Missing User Warnings

Medium
Confidence
91% confidence
Finding
The quick-start instructs users to run a setup script that installs software and enables recurring token checks/notifications, but it does not clearly warn that this creates a persistent background mechanism and may require additional trust review. In an agent-skill ecosystem, encouraging users to execute shell scripts and install a LaunchAgent-style notification flow without explicit consent language increases the risk of unwanted persistence or execution beyond the immediate session.

Missing User Warnings

Medium
Confidence
89% confidence
Finding
The README advertises automatic session backup and auto-summary at high-usage thresholds but does not explain what data is stored, where it is written, or the privacy implications of persisting conversation content.
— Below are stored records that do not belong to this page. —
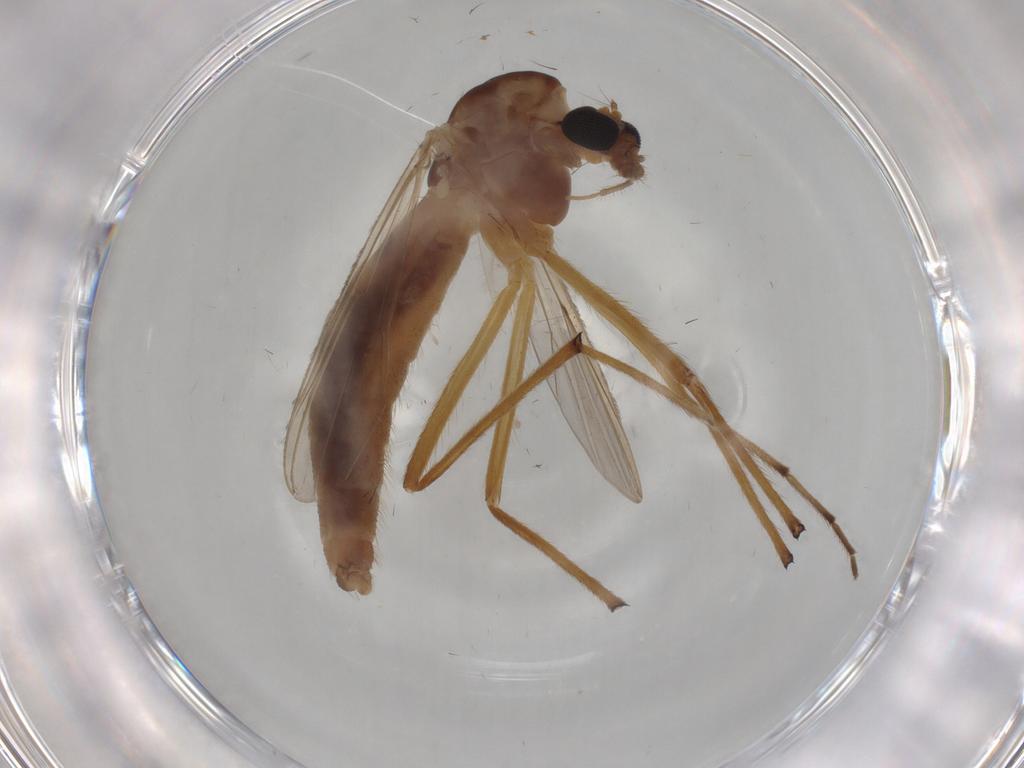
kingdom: Animalia
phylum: Arthropoda
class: Insecta
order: Diptera
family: Chironomidae
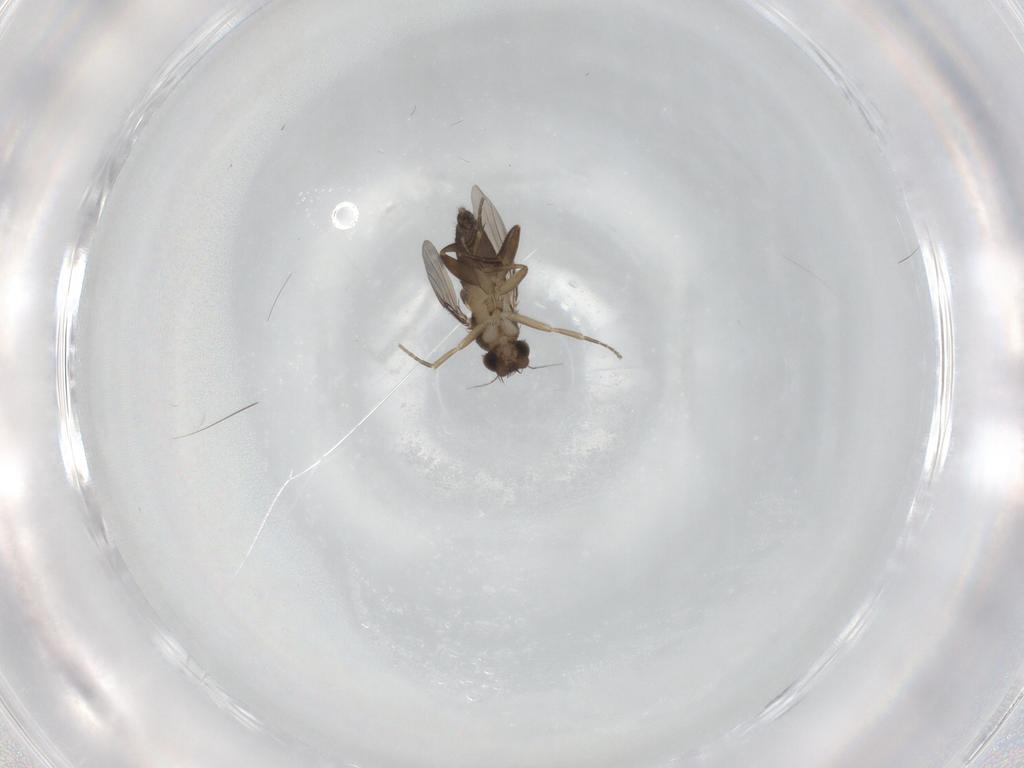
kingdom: Animalia
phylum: Arthropoda
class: Insecta
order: Diptera
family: Phoridae
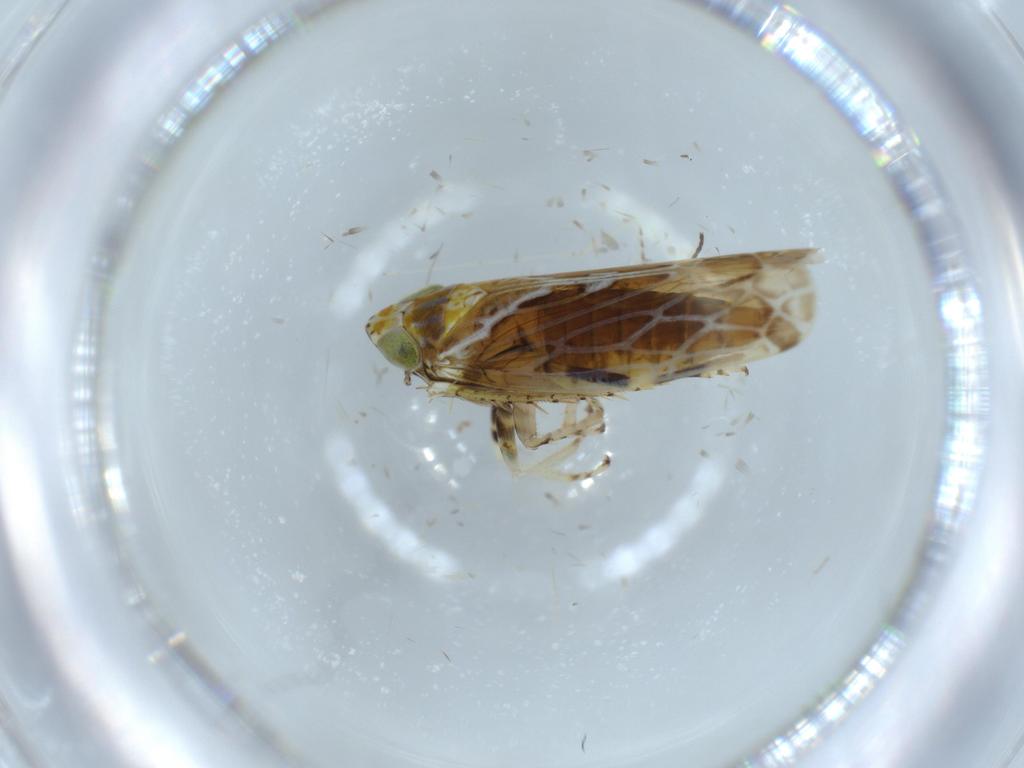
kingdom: Animalia
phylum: Arthropoda
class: Insecta
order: Hemiptera
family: Cicadellidae
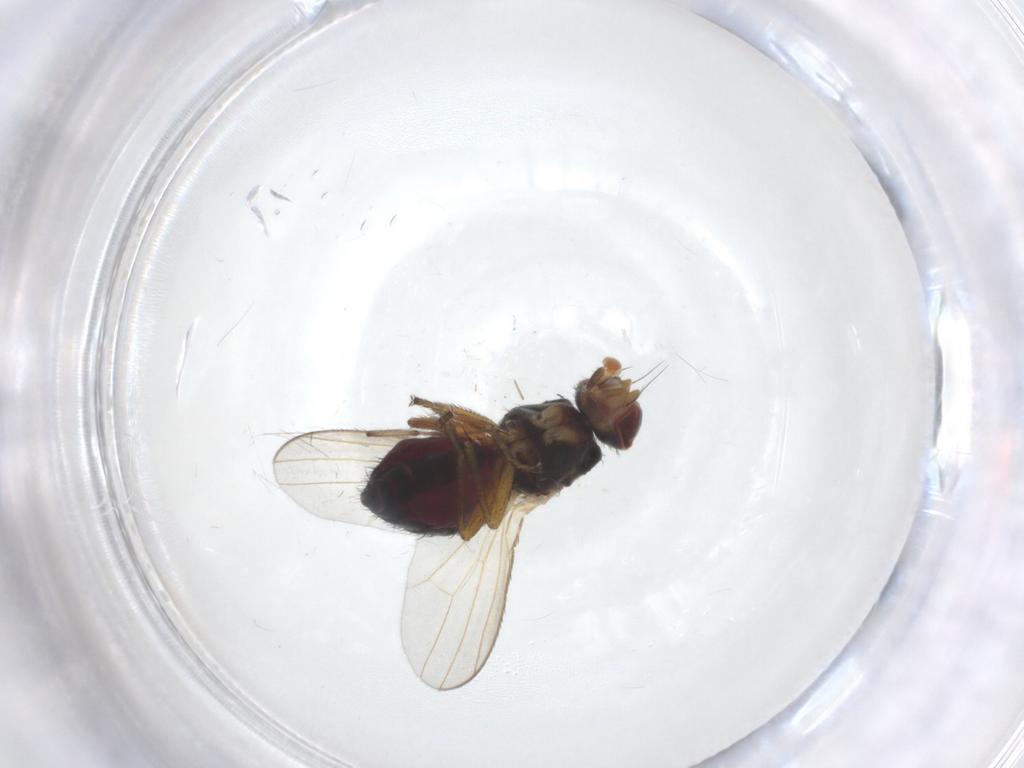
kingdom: Animalia
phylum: Arthropoda
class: Insecta
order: Diptera
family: Heleomyzidae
If users enable or rely on this behavior without understanding the data flow, sensitive prompts, outputs, or secrets from sessions could be written to disk unexpectedly and later exposed to other local users, backups, or sync services.

Missing User Warnings

Medium
Confidence
86% confidence
Finding
The documented export capability implies conversation or session data may be written to disk, but the README provides no warning about the sensitivity of exported content. In a tool designed to monitor active AI sessions, exported data may contain prompts, model responses, and operational details that users would not expect to persist outside the live session.

Vague Triggers

Medium
Confidence
88% confidence
Finding
The trigger phrase "Open dashboard" is generic and could collide with unrelated user requests, causing the skill to activate outside the intended token-monitoring context. In an agent environment, ambiguous activation increases the chance of unintended script execution or UI opening, which is a real safety issue even if the skill appears non-malicious.

Vague Triggers

Medium
Confidence
76% confidence
Finding
The description says alerts happen automatically but does not clearly define the triggering mechanism, timing, or safeguards. This ambiguity can lead to unexpected autonomous behavior, especially if the host agent interprets the text as permission to run checks or send alerts without explicit user action.

Missing User Warnings

Medium
Confidence
93% confidence
Finding
The skill advertises Telegram alerts but does not clearly warn that token-usage information may be sent to a third-party messaging platform. Even if the data is limited, transmitting session metadata externally without prominent disclosure can create privacy and operational security risks.

VirusTotal

66/66 vendors flagged this skill as clean.